====== EXCERPTED TEXT ======

Alzheimer's is a hard disease to study because nobody understands why it results.

Unlike other products which target the amyloid beta plaques, the data for aducanumab had shown unprecedented promise. If the regulators can be convinced it slows down decline in Alzheimer’s by even some small part, that could be enough to get it through approval. 

“The FDA is unlikely to turn down aducanumab even if its benefit is modest, given the lack of any therapy for this indication that is truly efficacious,” says Brunello. 

Can the data be trusted?

But how did a new analysis of essentially the same data tell such a contrasting story? In December 2019, Biogen offered an explanation at the Clinical Trials on Alzheimer’s Disease (CTAD) conference in San Diego. Samantha Budd Haeberlein, Biogen’s vice-president in clinical development, tried to win over the sceptics. But first she had to explain why one of the two (almost identical) phase III trials was deemed unsuccessful.

Carol Routledge, director of research at Alzheimer’s Research UK, attended the presentation. She explained that Haeberlein had shown that although data from the Engage trial did not show significant reduction in cognitive decline, if you looked at only the data where individuals had been on the top dose of aducanumab for 14 doses, both trials had similar findings. Those who received the higher dose showed a 30% reduction in cognitive decline (Emerge) and 27% (Engage).

“It's really interesting. It is very complicated. But I know exactly what they've done and I know they haven't fiddled anything,” she says. “After the presentation, I think everybody I spoke to understood where they'd got the data from, and how they've calculated it in a different way. What they're saying is: if you take like for like in both studies, then they're both significant. That's what probably will sell to the regulators.”

The FDA will have to decide whether the benefits seen in the trials are enough to make a meaningful difference to people living with dementia. Routledge believes the regulator may give aducanumab conditional approval in this instance, where a further confirmatory trial is requested for more data to be collected.  

Side effects may also be a sticking point. Biogen had initially started patients on a lower dose of aducanumab because of concern around an adverse effect known as amyloid-related imaging abnormalities (ARIA) - swelling in the brain that can be seen on a scan. If aducanumab is only effective at high doses, this could be a problem. But Routledge says most patients with ARIA didn’t actually experience any symptoms.

====== GIVEN INFORMATION ======

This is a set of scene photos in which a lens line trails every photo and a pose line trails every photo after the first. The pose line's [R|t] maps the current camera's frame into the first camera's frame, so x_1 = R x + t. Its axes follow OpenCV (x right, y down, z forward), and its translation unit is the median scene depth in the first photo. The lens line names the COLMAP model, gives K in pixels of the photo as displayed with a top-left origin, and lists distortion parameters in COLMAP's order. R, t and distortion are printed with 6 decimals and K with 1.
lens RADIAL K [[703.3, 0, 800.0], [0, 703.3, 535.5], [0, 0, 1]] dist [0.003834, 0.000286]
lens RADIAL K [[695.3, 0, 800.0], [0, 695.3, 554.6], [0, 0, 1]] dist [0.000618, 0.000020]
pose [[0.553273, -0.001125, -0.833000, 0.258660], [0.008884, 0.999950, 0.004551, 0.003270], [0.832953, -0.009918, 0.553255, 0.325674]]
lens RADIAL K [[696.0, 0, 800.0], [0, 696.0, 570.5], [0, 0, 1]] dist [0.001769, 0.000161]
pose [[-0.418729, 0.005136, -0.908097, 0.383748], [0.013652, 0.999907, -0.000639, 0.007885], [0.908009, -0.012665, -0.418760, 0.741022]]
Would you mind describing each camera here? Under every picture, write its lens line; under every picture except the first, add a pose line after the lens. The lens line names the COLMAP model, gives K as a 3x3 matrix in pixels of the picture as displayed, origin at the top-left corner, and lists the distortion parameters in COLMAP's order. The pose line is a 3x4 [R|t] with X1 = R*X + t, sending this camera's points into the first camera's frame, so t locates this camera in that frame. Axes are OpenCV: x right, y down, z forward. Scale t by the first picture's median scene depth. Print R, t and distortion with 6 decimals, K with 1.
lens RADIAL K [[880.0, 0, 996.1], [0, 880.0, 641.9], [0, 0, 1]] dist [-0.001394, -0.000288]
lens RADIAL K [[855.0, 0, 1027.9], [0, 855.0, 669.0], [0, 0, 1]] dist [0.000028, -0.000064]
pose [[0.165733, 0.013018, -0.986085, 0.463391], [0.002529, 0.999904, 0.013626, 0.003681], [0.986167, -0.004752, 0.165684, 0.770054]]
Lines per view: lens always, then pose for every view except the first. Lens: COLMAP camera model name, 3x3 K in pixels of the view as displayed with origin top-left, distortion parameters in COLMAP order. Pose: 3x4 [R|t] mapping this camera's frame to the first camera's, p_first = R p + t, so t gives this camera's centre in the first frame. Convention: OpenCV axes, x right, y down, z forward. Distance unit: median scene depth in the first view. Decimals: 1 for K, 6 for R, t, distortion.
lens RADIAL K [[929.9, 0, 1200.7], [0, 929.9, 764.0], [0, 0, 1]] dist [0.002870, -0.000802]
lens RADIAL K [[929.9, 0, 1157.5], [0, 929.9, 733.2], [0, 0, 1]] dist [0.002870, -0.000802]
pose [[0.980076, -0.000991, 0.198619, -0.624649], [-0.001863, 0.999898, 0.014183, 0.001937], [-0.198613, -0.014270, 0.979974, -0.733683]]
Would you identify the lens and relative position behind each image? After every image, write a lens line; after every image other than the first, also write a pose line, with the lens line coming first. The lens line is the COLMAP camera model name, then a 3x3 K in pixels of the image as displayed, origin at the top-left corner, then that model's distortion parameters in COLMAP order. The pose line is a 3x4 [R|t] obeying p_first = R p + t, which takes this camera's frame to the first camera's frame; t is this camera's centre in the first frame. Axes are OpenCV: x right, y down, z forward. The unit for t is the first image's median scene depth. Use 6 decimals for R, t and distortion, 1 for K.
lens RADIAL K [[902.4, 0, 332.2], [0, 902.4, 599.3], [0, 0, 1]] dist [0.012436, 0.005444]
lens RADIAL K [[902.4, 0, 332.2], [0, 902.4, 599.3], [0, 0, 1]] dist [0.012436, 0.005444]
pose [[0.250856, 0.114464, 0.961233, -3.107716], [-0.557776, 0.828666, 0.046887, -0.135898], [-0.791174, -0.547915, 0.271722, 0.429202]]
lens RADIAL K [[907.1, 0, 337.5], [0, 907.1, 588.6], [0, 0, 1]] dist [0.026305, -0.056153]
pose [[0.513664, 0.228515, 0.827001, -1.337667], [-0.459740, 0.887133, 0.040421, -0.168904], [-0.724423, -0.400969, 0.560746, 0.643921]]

======

> **BRIEF 1**
Set down the passage of the aducanumab article that begins at the words "But how did" and stops after "and 27% (Engage).".
> **BRIEF 2**
According to the aducanumab article, what reduction in cognitive decline did higher-dose patients show in the Engage trial?
> **BRIEF 3**
Write what comes next in the aducanumab article, starting after its last sentence.

> **WRITTEN REPLY 1**
But how did a new analysis of essentially the same data tell such a contrasting story? In December 2019, Biogen offered an explanation at the Clinical Trials on Alzheimer’s Disease (CTAD) conference in San Diego. Samantha Budd Haeberlein, Biogen’s vice-president in clinical development, tried to win over the sceptics. But first she had to explain why one of the two (almost identical) phase III trials was deemed unsuccessful.

Carol Routledge, director of research at Alzheimer’s Research UK, attended the presentation. She explained that Haeberlein had shown that although data from the Engage trial did not show significant reduction in cognitive decline, if you looked at only the data where individuals had been on the top dose of aducanumab for 14 doses, both trials had similar findings. Those who received the higher dose showed a 30% reduction in cognitive decline (Emerge) and 27% (Engage).

> **WRITTEN REPLY 2**
27%

> **WRITTEN REPLY 3**
Combination therapy is likely the way to go for the amyloid beta inhibitor treatment class.

“The response to the antibody targeting amyloid beta in vasculature may cause inflammation. It will be there at higher doses but it does resolve,” she explains. “And it's often not symptomatic. But if you see it quite severely, there might be symptoms like headaches. Decisions are ongoing to really understand what the consequences are of having that side effect.”

The FDA’s verdict on aducanumab is highly anticipated. If the antibody is granted the green light, what could it mean for future dementia treatments? Although hardly any other therapeutic candidates that target amyloid beta have shown promise so far, Brunello believes combination treatment (including a drug to target another protein involved in the pathology, tau) may be a trend we start to see.

“Combination therapy is likely the way to go for the amyloid beta inhibitor treatment class, but combination research cannot be explored until a drug is approved. The approval could also encourage companies with other amyloid-based therapies that failed before to continue testing and attract investors to raise money into the research,” he says.

Brennan has personal experience of the devastating effects of dementia and has his fingers crossed for effective treatments in the coming decades. 

“My mum has Alzheimer's. Right now, she's in the late stages. It's really devastating and there's nothing you can do about it. She's in her mid-80s. Hopefully by the time I get to my mid-80s, the therapies will be better.”